=== WORK ORDER ===
Gather all lines with "Development" from the records.

=== RECORDS PROVIDED ===
Content starts
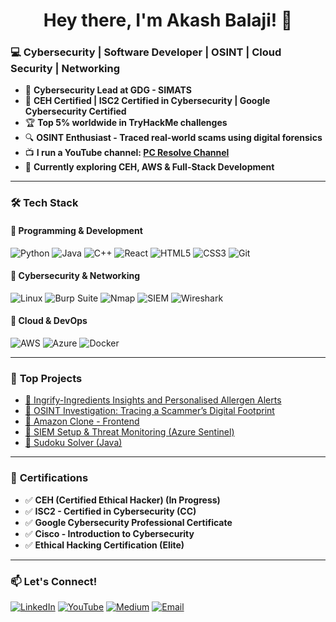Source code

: <h1 align="center">Hey there, I'm Akash Balaji! 👋</h1>

### 💻 Cybersecurity | Software Developer | OSINT | Cloud Security | Networking  

- 🔐 **Cybersecurity Lead at GDG - SIMATS**  
- 🎯 **CEH Certified | ISC2 Certified in Cybersecurity | Google Cybersecurity Certified**  
- 🏆 **Top 5% worldwide in TryHackMe challenges**  
- 🔍 **OSINT Enthusiast - Traced real-world scams using digital forensics**  
- 📺 **I run a YouTube channel: [PC Resolve Channel](https://www.youtube.com/@pcresolvechannel2229/featured)**  
- 🌱 **Currently exploring CEH, AWS & Full-Stack Development**  
---

### 🛠️ **Tech Stack**
#### 🔹 **Programming & Development**
![Python](https://img.shields.io/badge/Python-3776AB?style=for-the-badge&logo=python&logoColor=white)
![Java](https://img.shields.io/badge/Java-007396?style=for-the-badge&logo=java&logoColor=white)
![C++](https://img.shields.io/badge/C++-00599C?style=for-the-badge&logo=c%2B%2B&logoColor=white)
![React](https://img.shields.io/badge/React-61DAFB?style=for-the-badge&logo=react&logoColor=black)
![HTML5](https://img.shields.io/badge/HTML5-E34F26?style=for-the-badge&logo=html5&logoColor=white)
![CSS3](https://img.shields.io/badge/CSS3-1572B6?style=for-the-badge&logo=css3&logoColor=white)
![Git](https://img.shields.io/badge/Git-F05032?style=for-the-badge&logo=git&logoColor=white)

#### 🔹 **Cybersecurity & Networking**
![Linux](https://img.shields.io/badge/Linux-FCC624?style=for-the-badge&logo=linux&logoColor=black)
![Burp Suite](https://img.shields.io/badge/BurpSuite-FE7A16?style=for-the-badge&logo=burpsuite&logoColor=white)
![Nmap](https://img.shields.io/badge/Nmap-004B87?style=for-the-badge&logo=nmap&logoColor=white)
![SIEM](https://img.shields.io/badge/SIEM-000000?style=for-the-badge)
![Wireshark](https://img.shields.io/badge/Wireshark-1679A7?style=for-the-badge&logo=wireshark&logoColor=white)

#### 🔹 **Cloud & DevOps**
![AWS](https://img.shields.io/badge/AWS-232F3E?style=for-the-badge&logo=amazonaws&logoColor=white)
![Azure](https://img.shields.io/badge/Azure-0078D4?style=for-the-badge&logo=microsoftazure&logoColor=white)
![Docker](https://img.shields.io/badge/Docker-2496ED?style=for-the-badge&logo=docker&logoColor=white)

---



### 🚀 **Top Projects**
-  [📌 Ingrify-Ingredients Insights and Personalised Allergen Alerts](https://github.com/Akash-1006/INGRIFY)
-  [📌 OSINT Investigation: Tracing a Scammer’s Digital Footprint](https://medium.com/@akashbalaji369/story-of-tracing-a-scammer-osint-e4b321b956cc)  
-  [📌 Amazon Clone - Frontend](https://github.com/Akash-1006/clone-amazon)
- [📌 SIEM Setup & Threat Monitoring (Azure Sentinel)](https://github.com/Akash-1006/SIEM-Dashboard)  
- [📌 Sudoku Solver (Java)](https://github.com/Akash-1006/Algorithms)  
---

### 📜 **Certifications**
- ✅ **CEH (Certified Ethical Hacker) (In Progress)**  
- ✅ **ISC2 - Certified in Cybersecurity (CC)**
- ✅ **Google Cybersecurity Professional Certificate**
- ✅ **Cisco - Introduction to Cybersecurity**
- ✅ **Ethical Hacking Certification (Elite)**  

---

### 📫 **Let's Connect!**
[![LinkedIn](https://img.shields.io/badge/LinkedIn-0077B5?style=for-the-badge&logo=linkedin&logoColor=white)](https://www.linkedin.com/in/akash-balaji-24a25a250)
[![YouTube](https://img.shields.io/badge/YouTube-FF0000?style=for-the-badge&logo=youtube&logoColor=white)](https://www.youtube.com/@pcresolvechannel2229/featured)
[![Medium](https://img.shields.io/badge/Medium-000000?style=for-the-badge&logo=medium&logoColor=white)](https://medium.com/@akashbalaji369/story-of-tracing-a-scammer-osint-e4b321b956cc)
[![Email](https://img.shields.io/badge/Email-D14836?style=for-the-badge&logo=gmail&logoColor=white)](mailto:akashbalaji369@gmail.com)

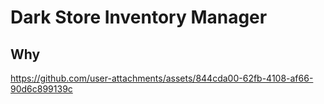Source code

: # Dark Store Inventory Manager

## Why


https://github.com/user-attachments/assets/844cda00-62fb-4108-af66-90d6c899139c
Content ends
=== RESULT ===
- 🌱 **Currently exploring CEH, AWS & Full-Stack Development**  
#### 🔹 **Programming & Development**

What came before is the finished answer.